CONSIGNES:
1) D'après l'article sur le Groenland, pourquoi ce territoire est-il devenu un enjeu majeur dans la course aux ressources arctiques ? Répondez en une à trois phrases.
2) Rédigez la suite de l'article sur le Groenland à partir de sa dernière phrase.

====== EXTRAIT

Groenland : Trump Revient à la Charge - Le Groenland, Prochaine Colonie Américaine ?
Dans une déclaration qui a pris de court la communauté internationale, le président américain Donald Trump a réitéré son intérêt pour l'acquisition du Groenland, territoire autonome du Royaume du Danemark. Cette annonce, faite lors d'un rassemblement politique en Alaska, ravive un débat qui avait déjà fait sensation lors de son premier mandat en 2019.
"Le Groenland est une pépite stratégique que nous ne pouvons pas laisser à d'autres", a déclaré Trump devant une foule de partisans. "Nous allons faire une offre que le Danemark ne pourra pas refuser."
Cette nouvelle tentative d'achat intervient dans un contexte géopolitique tendu, marqué par une course aux ressources arctiques entre les grandes puissances. Le Groenland, avec ses vastes réserves de minerais rares et sa position stratégique, est devenu un enjeu majeur dans cette nouvelle "guerre froide".
La réaction du gouvernement danois ne s'est pas fait attendre. La Première ministre Mette Frederiksen a qualifié la proposition de Trump d'"absurde et irrespectueuse". "Le Groenland n'est pas à vendre. C'est un territoire autonome avec sa propre identité et son propre gouvernement", a-t-elle déclaré lors d'une conférence de presse à Copenhague.
Du côté groenlandais, l'annonce a suscité un mélange de stupéfaction et d'indignation. Múte Bourup Egede, Premier ministre du Groenland, a fermement rejeté l'idée : "Nous ne sommes pas une marchandise que l'on peut acheter et vendre. Notre avenir sera décidé par notre peuple, pas par des puissances étrangères."

============
====== LIGNES AFFICHÉES

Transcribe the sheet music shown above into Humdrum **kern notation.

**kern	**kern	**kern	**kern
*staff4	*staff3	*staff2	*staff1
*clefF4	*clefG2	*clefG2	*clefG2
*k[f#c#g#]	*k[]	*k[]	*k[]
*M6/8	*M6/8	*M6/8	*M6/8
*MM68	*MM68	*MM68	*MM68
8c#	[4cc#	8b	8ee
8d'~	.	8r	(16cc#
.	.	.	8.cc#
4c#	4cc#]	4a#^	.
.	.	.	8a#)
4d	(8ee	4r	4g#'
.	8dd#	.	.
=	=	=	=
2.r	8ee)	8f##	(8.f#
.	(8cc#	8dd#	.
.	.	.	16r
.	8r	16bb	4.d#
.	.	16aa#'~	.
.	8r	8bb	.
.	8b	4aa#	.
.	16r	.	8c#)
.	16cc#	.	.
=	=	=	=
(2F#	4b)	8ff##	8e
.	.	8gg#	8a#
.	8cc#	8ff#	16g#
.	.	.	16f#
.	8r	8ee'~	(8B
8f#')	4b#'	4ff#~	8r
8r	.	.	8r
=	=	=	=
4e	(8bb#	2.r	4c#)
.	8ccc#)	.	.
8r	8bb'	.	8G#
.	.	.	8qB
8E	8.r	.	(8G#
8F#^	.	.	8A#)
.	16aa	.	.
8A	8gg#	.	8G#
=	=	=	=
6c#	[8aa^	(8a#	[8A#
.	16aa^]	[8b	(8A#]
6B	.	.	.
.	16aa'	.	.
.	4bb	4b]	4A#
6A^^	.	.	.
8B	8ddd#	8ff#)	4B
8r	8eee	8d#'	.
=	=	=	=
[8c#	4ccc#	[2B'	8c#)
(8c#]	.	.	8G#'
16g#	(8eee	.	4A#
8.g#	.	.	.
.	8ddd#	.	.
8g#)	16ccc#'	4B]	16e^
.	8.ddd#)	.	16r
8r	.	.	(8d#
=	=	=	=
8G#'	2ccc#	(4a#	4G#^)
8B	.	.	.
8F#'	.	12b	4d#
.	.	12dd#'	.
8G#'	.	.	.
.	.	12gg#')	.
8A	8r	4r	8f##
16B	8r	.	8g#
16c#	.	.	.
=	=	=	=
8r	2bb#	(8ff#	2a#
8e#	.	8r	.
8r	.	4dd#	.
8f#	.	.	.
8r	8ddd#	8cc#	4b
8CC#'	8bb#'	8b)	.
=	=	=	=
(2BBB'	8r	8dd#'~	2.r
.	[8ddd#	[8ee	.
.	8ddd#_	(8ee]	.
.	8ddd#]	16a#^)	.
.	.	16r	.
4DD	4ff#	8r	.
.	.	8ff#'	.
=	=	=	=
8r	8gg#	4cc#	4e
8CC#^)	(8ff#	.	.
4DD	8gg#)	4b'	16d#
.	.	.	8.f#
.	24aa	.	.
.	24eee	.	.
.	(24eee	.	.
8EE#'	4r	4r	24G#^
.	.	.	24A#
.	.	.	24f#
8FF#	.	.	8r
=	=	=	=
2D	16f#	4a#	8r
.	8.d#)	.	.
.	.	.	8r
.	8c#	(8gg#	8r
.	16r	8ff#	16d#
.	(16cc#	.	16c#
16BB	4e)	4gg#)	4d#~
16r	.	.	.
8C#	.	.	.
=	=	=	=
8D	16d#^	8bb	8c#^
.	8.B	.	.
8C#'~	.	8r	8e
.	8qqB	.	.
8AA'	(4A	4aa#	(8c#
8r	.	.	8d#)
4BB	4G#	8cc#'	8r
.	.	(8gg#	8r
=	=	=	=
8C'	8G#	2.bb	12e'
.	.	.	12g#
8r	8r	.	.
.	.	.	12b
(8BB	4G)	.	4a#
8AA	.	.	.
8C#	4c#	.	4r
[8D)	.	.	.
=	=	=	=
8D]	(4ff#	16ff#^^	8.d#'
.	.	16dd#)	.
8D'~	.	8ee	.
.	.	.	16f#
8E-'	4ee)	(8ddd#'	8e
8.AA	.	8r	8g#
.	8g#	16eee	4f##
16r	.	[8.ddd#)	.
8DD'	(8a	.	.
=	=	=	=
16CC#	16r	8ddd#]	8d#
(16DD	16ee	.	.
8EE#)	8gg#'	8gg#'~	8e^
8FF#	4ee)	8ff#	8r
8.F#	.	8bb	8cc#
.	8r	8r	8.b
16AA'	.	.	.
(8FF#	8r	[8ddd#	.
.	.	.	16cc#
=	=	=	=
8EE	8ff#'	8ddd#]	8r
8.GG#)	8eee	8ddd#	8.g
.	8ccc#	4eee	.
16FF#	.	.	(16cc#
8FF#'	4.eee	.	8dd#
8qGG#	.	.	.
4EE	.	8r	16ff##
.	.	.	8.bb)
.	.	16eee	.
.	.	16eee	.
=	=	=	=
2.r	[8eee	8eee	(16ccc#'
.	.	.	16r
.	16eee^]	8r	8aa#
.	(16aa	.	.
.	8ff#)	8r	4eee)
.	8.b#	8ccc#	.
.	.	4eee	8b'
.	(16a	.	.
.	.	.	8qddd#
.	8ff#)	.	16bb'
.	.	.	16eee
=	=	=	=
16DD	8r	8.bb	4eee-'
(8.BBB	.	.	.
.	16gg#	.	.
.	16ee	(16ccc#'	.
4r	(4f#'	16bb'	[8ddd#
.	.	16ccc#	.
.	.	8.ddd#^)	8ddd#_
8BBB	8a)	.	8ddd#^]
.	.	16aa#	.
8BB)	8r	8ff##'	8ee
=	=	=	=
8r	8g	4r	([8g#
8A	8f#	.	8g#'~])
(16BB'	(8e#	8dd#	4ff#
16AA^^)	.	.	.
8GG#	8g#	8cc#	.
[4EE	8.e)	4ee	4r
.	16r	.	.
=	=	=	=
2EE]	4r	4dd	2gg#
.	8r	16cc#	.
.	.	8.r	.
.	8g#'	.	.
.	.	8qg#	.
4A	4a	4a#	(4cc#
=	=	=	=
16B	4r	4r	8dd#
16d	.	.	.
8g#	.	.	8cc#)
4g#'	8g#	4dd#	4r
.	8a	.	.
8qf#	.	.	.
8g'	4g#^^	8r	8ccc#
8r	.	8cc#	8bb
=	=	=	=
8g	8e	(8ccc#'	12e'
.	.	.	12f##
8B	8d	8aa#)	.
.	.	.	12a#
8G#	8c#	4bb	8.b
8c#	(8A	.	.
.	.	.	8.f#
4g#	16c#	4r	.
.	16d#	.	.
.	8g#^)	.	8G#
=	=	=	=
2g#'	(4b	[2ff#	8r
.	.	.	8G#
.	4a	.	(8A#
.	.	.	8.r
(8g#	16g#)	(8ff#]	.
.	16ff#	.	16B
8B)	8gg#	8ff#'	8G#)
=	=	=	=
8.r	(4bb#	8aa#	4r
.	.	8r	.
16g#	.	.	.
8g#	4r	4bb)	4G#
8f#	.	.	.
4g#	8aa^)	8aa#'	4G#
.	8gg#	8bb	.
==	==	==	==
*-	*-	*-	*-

============

CORRIGÉ:
1) Le Groenland est devenu un enjeu majeur parce qu'il possède de vastes réserves de minerais rares. Sa position stratégique en fait aussi un objet de convoitise entre les grandes puissances.

2)
Cependant, certains observateurs notent que la situation économique difficile du Groenland pourrait rendre l'offre américaine plus tentante qu'il n'y paraît. Avec un taux de chômage élevé et une dépendance persistante aux subventions danoises, le territoire pourrait être tenté par les promesses de développement économique faites par Trump.
"Il ne faut pas sous-estimer l'attrait que peut avoir une telle proposition pour une partie de la population groenlandaise", explique Sarah Aucoin, spécialiste des questions arctiques à l'Université de Montréal. "Trump joue sur les frustrations économiques et le désir d'indépendance vis-à-vis du Danemark."
L'intérêt américain pour le Groenland n'est pas nouveau. Déjà en 1946, le président Harry Truman avait proposé d'acheter l'île pour 100 millions de dollars. Aujourd'hui, les enjeux sont encore plus importants, avec le réchauffement climatique qui ouvre de nouvelles routes maritimes et rend accessibles des ressources jusqu'alors inexploitables.
"Le Groenland est au cœur d'une nouvelle géopolitique arctique", analyse Pierre Leblanc, ancien commandant des Forces canadiennes dans l'Arctique. "Qui contrôle le Groenland contrôle une partie importante des futures routes maritimes et des ressources de la région."
La Chine, qui a déjà investi massivement dans des projets miniers au Groenland, observe la situation avec attention. Pékin voit dans l'île une pièce maîtresse de sa "Route de la Soie polaire" et pourrait être tenté de surenchérir face à l'offensive américaine.

Face à ces pressions, l'Union européenne tente de réagir. Josep Borrell, Haut représentant de l'UE pour les affaires étrangères, a appelé à une "approche coordonnée" pour soutenir le Groenland et le Danemark. "Nous ne pouvons pas laisser une partie de notre territoire tomber sous l'influence d'une puissance étrangère", a-t-il déclaré.
La France, qui possède des territoires dans l'Arctique avec Saint-Pierre-et-Miquelon, s'est également positionnée. Le président Emmanuel Macron a proposé un "partenariat renforcé" entre l'UE et le Groenland, incluant des investissements dans les infrastructures et la formation.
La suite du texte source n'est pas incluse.